- Category : Aviation
- Type : MGE
- Profile : 6/2 - Role Model / Hermit
- Definition : Single
- Incarnation Cross : LAX Informing 2
Captain Rolim Adolfo Amaro (September 15, 1942 - July 8, 2001), known as "Comandante Rolim," was a Brazilian pilot and airline owner and founder of TAM Airlines.
At age 21, he became a pilot for a new air taxi company known as TAM – Táxi Aéreo Marília. The company began its operation in 1961 with the alliance of 10 young pilots. At the time, they transported cargo and charter passengers between Paraná, São Paulo, and Mato Grosso. After six years in the company, Amaro left Taxi Aéreo Marília. At the same time, it was sold to businessman Orlando Ometto, its headquarters moved to São Paulo, and the company profile changed when it became a courrier company.
Upon leaving the company, Amaro, being at ease with personalized service, became an independent pilot.
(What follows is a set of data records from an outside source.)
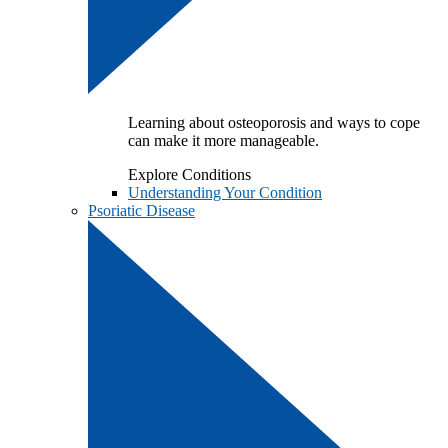
Learning about osteoporosis and ways to cope
can make it more manageable.
Explore Conditions
Understanding Your Condition
Psoriatic Disease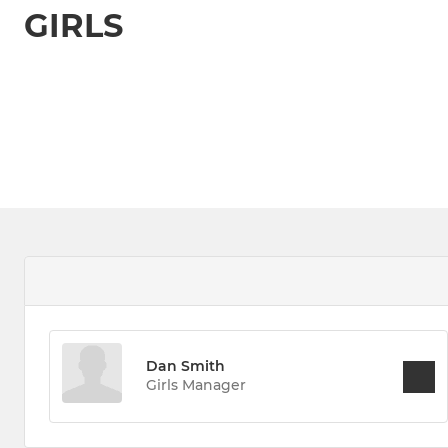
GIRLS
Dan Smith
Girls Manager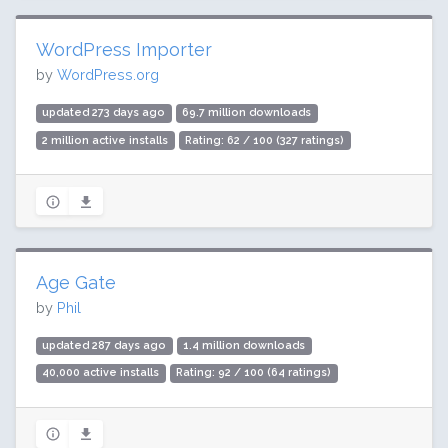
WordPress Importer
by
WordPress.org
updated 273 days ago
69.7 million downloads
2 million active installs
Rating: 62 / 100 (327 ratings)
Age Gate
by
Phil
updated 287 days ago
1.4 million downloads
40,000 active installs
Rating: 92 / 100 (64 ratings)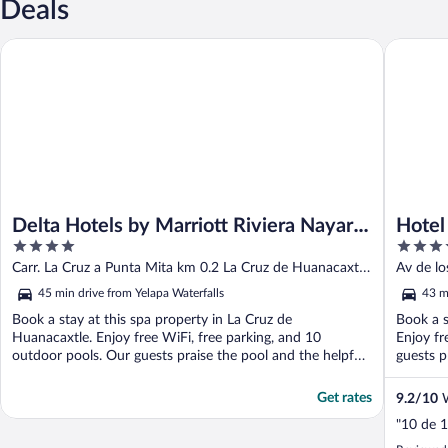
Deals
Delta Hotels by Marriott Riviera Nayarit, An All-Inclusive Resort
Hotel Riu
Delta Hotels by Marriott Riviera Nayarit,
Hotel 
4
4.5
An All-Inclusive Resort
All In
out
out
Carr. La Cruz a Punta Mita km 0.2 La Cruz de Huanacaxtle
Av de l
of
of
NAY
45 min drive from Yelapa Waterfalls
43 m
5
5
Book a stay at this spa property in La Cruz de
Book a s
Huanacaxtle. Enjoy free WiFi, free parking, and 10
Enjoy fr
outdoor pools. Our guests praise the pool and the helpful
guests pr
staff ...
Get rates
9.2
/
10
W
"10 de 1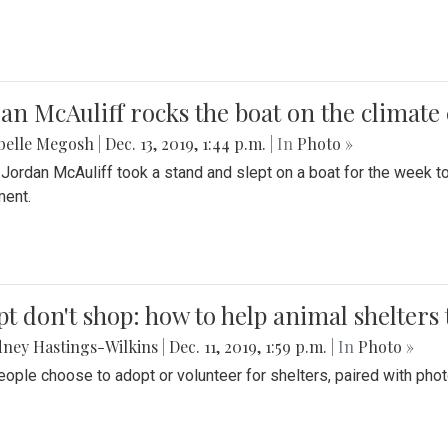
an McAuliff rocks the boat on the climate 
belle Megosh
|
Dec. 13, 2019, 1:44 p.m.
| In
Photo »
 Jordan McAuliff took a stand and slept on a boat for the week 
ent.
t don't shop: how to help animal shelters 
ney Hastings-Wilkins
|
Dec. 11, 2019, 1:59 p.m.
| In
Photo »
ople choose to adopt or volunteer for shelters, paired with pho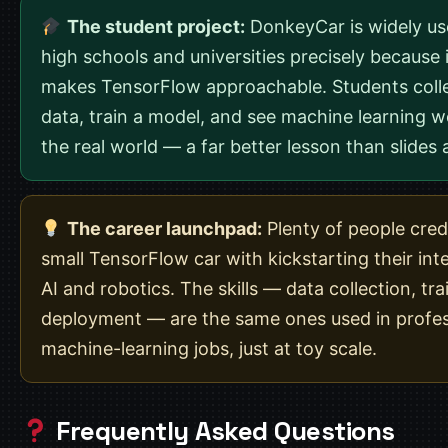
The student project:
DonkeyCar is widely us
high schools and universities precisely because i
makes TensorFlow approachable. Students coll
data, train a model, and see machine learning w
the real world — a far better lesson than slides 
The career launchpad:
Plenty of people cred
small TensorFlow car with kickstarting their inte
AI and robotics. The skills — data collection, tra
deployment — are the same ones used in profes
machine-learning jobs, just at toy scale.
Frequently Asked Questions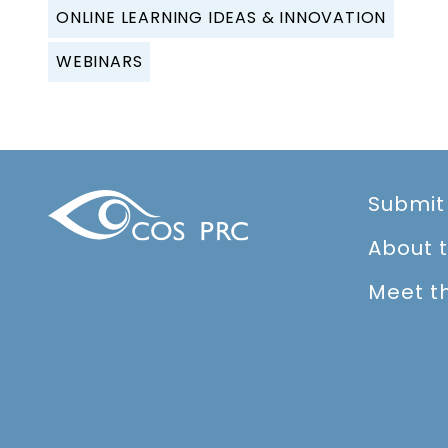
ONLINE LEARNING IDEAS & INNOVATION
WEBINARS
Submit
About 
Meet t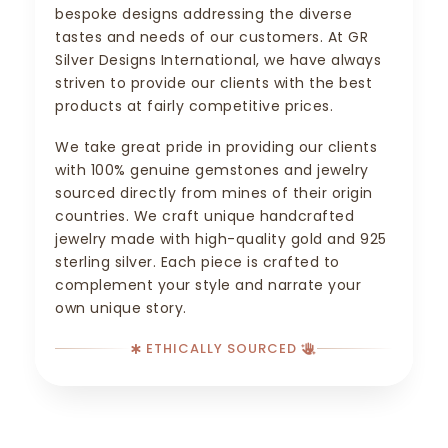
bespoke designs addressing the diverse
tastes and needs of our customers. At GR
Silver Designs International, we have always
striven to provide our clients with the best
products at fairly competitive prices.
We take great pride in providing our clients
with 100% genuine gemstones and jewelry
sourced directly from mines of their origin
countries. We craft unique handcrafted
jewelry made with high-quality gold and 925
sterling silver. Each piece is crafted to
complement your style and narrate your
own unique story.
ETHICALLY SOURCED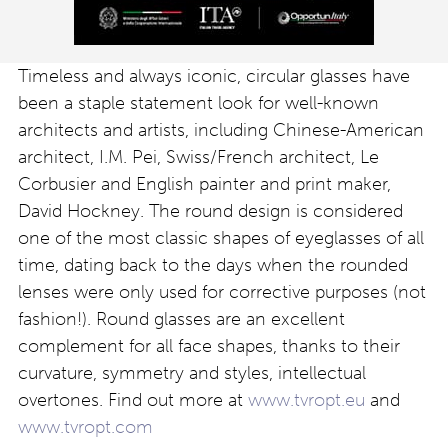
Timeless and always iconic, circular glasses have
been a staple statement look for well-known
architects and artists, including Chinese-American
architect, I.M. Pei, Swiss/French architect, Le
Corbusier and English painter and print maker,
David Hockney. The round design is considered
one of the most classic shapes of eyeglasses of all
time, dating back to the days when the rounded
lenses were only used for corrective purposes (not
fashion!). Round glasses are an excellent
complement for all face shapes, thanks to their
curvature, symmetry and styles, intellectual
overtones. Find out more at
www.tvropt.eu
and
www.tvropt.com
He bought his first airplane, a Cessna 170, and moved with his family to Araguaia, where he began his first business project and founded Araguaia Transportes Aéreos (ATA). Two years later, the company had 15 airplanes.
Captain Amaro’s reconciliation with TAM took place in 1971, when Ometto asked him to become a minority partner owning 33% of the stocks. At the time, the company was going through a difficult financial period and was only transporting 3000 passengers. The following year, Amaro acquired half of the TAM stock and took over management of the company. He introduced his trademark and began practicing his primary philosophy: “Focus on the client by offering quality service”.
In 1976, TAM - Transportes Aéreos Regionais emerges as a scheduled regional airline, which learned from the experience of TAM - Táxi Aéreo Marília. By then, Amaro owned 67% of the new company. The first year, while domestic aviation was growing 15% a year, TAM was registering an increase of 70% every six months. Amaro later took full control of the company’s stock.
Amaro died in a helicopter crash at Fortuna Guazú, 38 kilometers from the Paraguayan city of Pedro Juan Caballero. At the time of his death, the company had grown to the point of being almost even with direct competitor Varig.